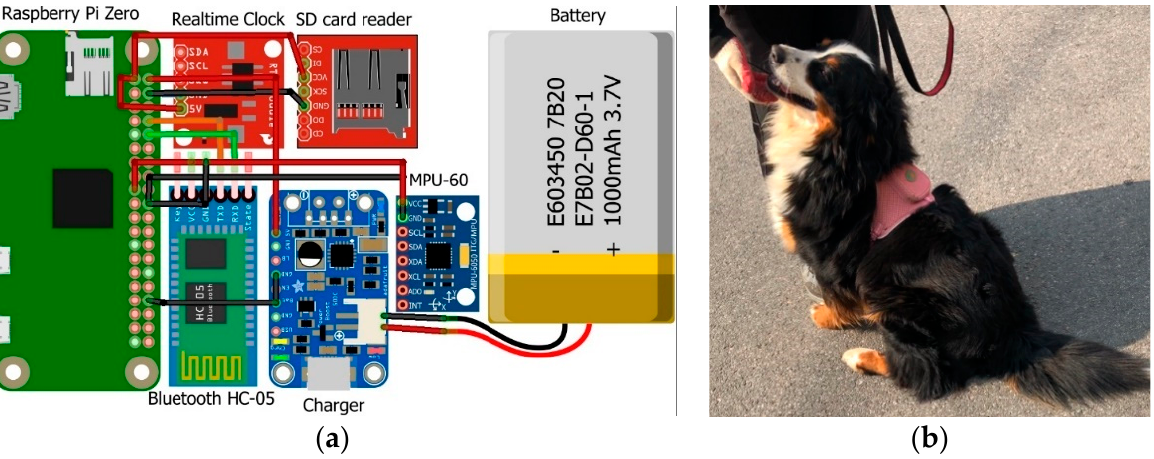
Figure 1. Smart costume: ( a ) The main parts of the smart costume are shown. They are Raspberry Pi Zero, RTC module, HC-05 Bluetooth module, MPU-6050 sensor, SD card reader, 3.7 v Li-Ion battery, and charger. ( b ) The fully constructed smart costume on a dog.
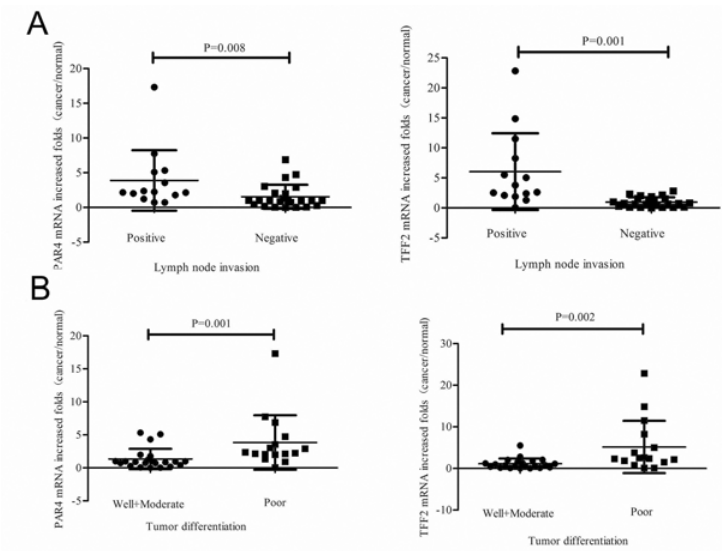
Fig 2. Expression of PAR4 and TFF2 mRNA in colorectal cancers and non-neoplastic tissues. Expression of PAR4 and TFF2 was measured in 38 colorectal cancer patients by real-time PCR. (A) PAR4 mRNA was increased in 86% (12 of 14) lymph node invasive tumors and 42% (10 of 24) non-invasive tumors. TFF2 mRNA was increased in 93% (13 of 14) lymph node invasive tumors and 38% (9 of 24) non-invasive tumors. There was significant difference of PAR4 (p = 0.008) and TFF2 (p = 0.001) mRNA expression between lymph node invasive tumors and non-invasive tumors; (B) PAR4 mRNA was increased in 88% (14 of 16) poor-differentiated cancers and 36% (8 of 22) well-/moderated-differentiated cancers. TFF2 mRNA was increased in 81% (13 of 16) poor-differentiated cancers and 46% (9 of 22) well-/moderated-differentiated cancers. Also, there is a significant difference of PAR4 (p = 0.001) and TFF2 (p = 0.002) mRNA expression between poor-differentiated and well-/moderated-differentiated cancers; Mean fold increase in the tumor tissue in relative to non-neoplastic colorectal tissue was shown. Median (quartile 25, quartile 75) was used to compare folds of PAR4 (TFF2) increase in lymph node invasive tumors and non-invasive tumors, and poor- differentiated cancers and well-/moderated-differentiated cancers. The increased folds of “ > 1 ” were defined as “ increased ” , whereas increased folds of “ (cid:3) 1 ” were defined as “ not increased ” .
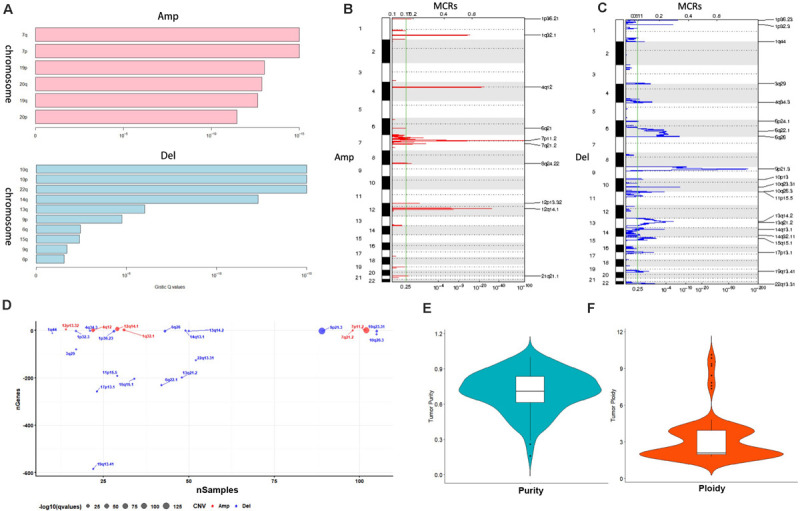
Copy number variation analysis. (A) GISTIC analysis for enrolled samples, upper panel: amplification of chromosome arm, lower panel: deletion of chromosome arm. (B,C) Distribution of minimal common regions (MCRs). (D) The number of genes in minimal common regions (the number of genes in the missing region is represented by a negative value). (E,F) Purity and ploidy analysis.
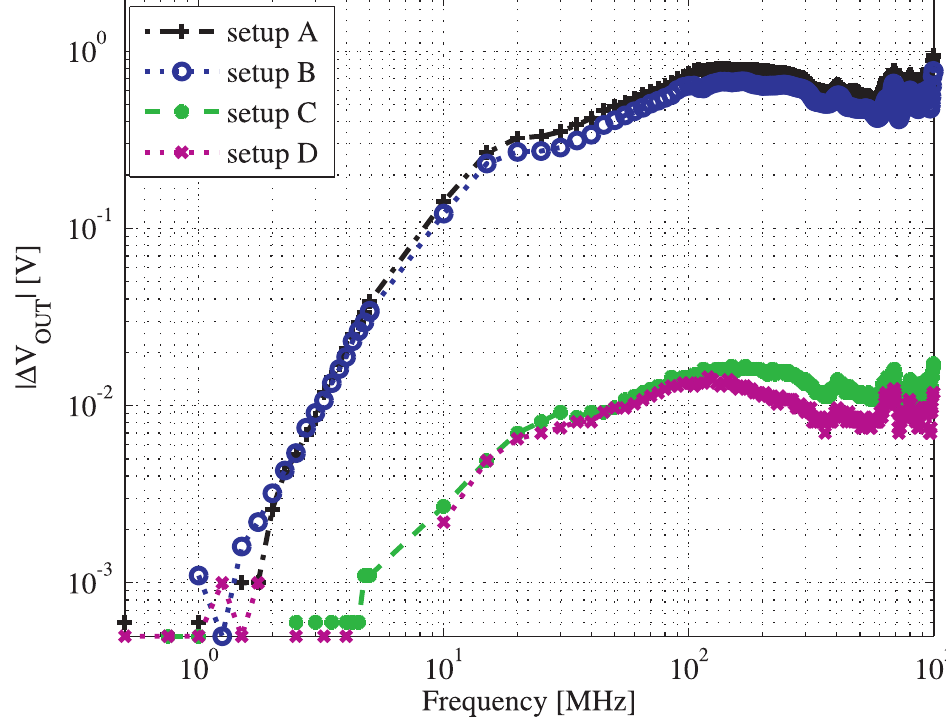
Figure 13. TEM cell immunity measurements at 34 dBm RF power amplitude for different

━━━━━━━━━━

**Work to be completed:** Copy each line of the data that includes the word "Figure".

**Result of the task:**
Figure 1. Smart costume: ( a ) The main parts of the smart costume are shown. They are Raspberry Pi Zero, RTC module, HC-05 Bluetooth module, MPU-6050 sensor, SD card reader, 3.7 v Li-Ion battery, and charger. ( b ) The fully constructed smart costume on a dog.
Figure 13. TEM cell immunity measurements at 34 dBm RF power amplitude for different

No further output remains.